PSO attracts bids for two gasoline cargoes amid Strait of Hormuz tensions

This photo shows the Pakistan State Oil gas station on January 29, 2021. — Facebook@PakistanStateOil
  • Bid valid until March 13; PSO must respond before the deadline expires.
  • Agricultural machinery is expected to increase fuel consumption.
  • Diesel stocks are sufficient for 20 days, demand increases with the harvest season.

Amid tensions in the Strait of Hormuz, Pakistan State Oil (PSO) has received bids from international traders for two cargoes of gasoline weighing 55,000 tons each with a rating of 92 RON as the country works to secure supplies amid fluctuating global fuel prices.

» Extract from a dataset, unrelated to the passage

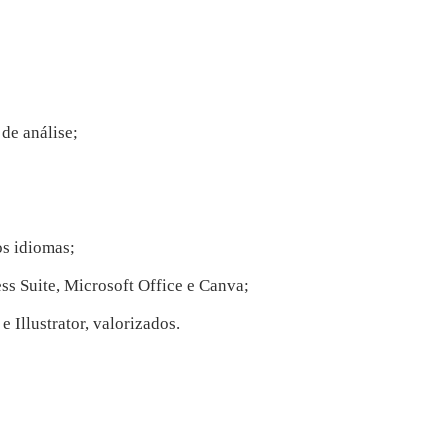
de análise;
os idiomas;
s Suite, Microsoft Office e Canva;
Illustrator, valorizados.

Sources indicate that for the first cargo, OQ Trading submitted the lowest bid with a Cost and Freight (CFR) premium of $17.8 per barrel. Be Energy SA offered a CFR premium of $22 per barrel, while Vitol Bahrain EC recorded the highest premium of $39 per barrel. barrel, The news reported.

For the second cargo of the same quantity, only two bidders participated. Once again, OQ Trading emerged as the lowest bidder, offering a CFR premium of $19.5 per barrel, while Be Energy SA submitted a bid of $23.5 per barrel. Officials noted that the lowest bids for both cargoes are still considered relatively high.

Officials said the bids were received as per the rules of the Public Procurement Authority (PPRA), which regulates public procurement in Pakistan. However, the authorities noted that the strict tendering procedures sometimes contribute to higher procurement costs, especially during periods of volatility in international energy markets.

The bids remain valid until March 13, which means that the PSO must respond to the bidders and finalize its decision before the deadline.

Sources also revealed that PSO did not receive any bids for a high-speed diesel cargo as the negotiators were quoting a CFR premium of around $80 per tonne. barrel, which was considered too high. Due to daily fluctuations in international oil prices, suppliers were reluctant to submit competitive bids within the validity period.

Meanwhile, Total Parco Pakistan Limited, an oil marketing company, has arranged a cargo of Euro-II specification diesel at a premium of $20 per tonne. barrel and is seeking government approval for the import. However, the PSO typically imports Euro-V specification diesel, which meets stricter environmental standards.

Officials said Pakistan’s diesel stocks are currently sufficient for about 20 days, but demand is expected to increase next month with the start of the harvest season, when agricultural machinery increases fuel consumption significantly.

In view of the expected increase in demand from the agricultural sector, the authorities stressed that arranging diesel supplies at affordable prices will be crucial to ensure uninterrupted agricultural operations and maintain stability in the domestic fuel market.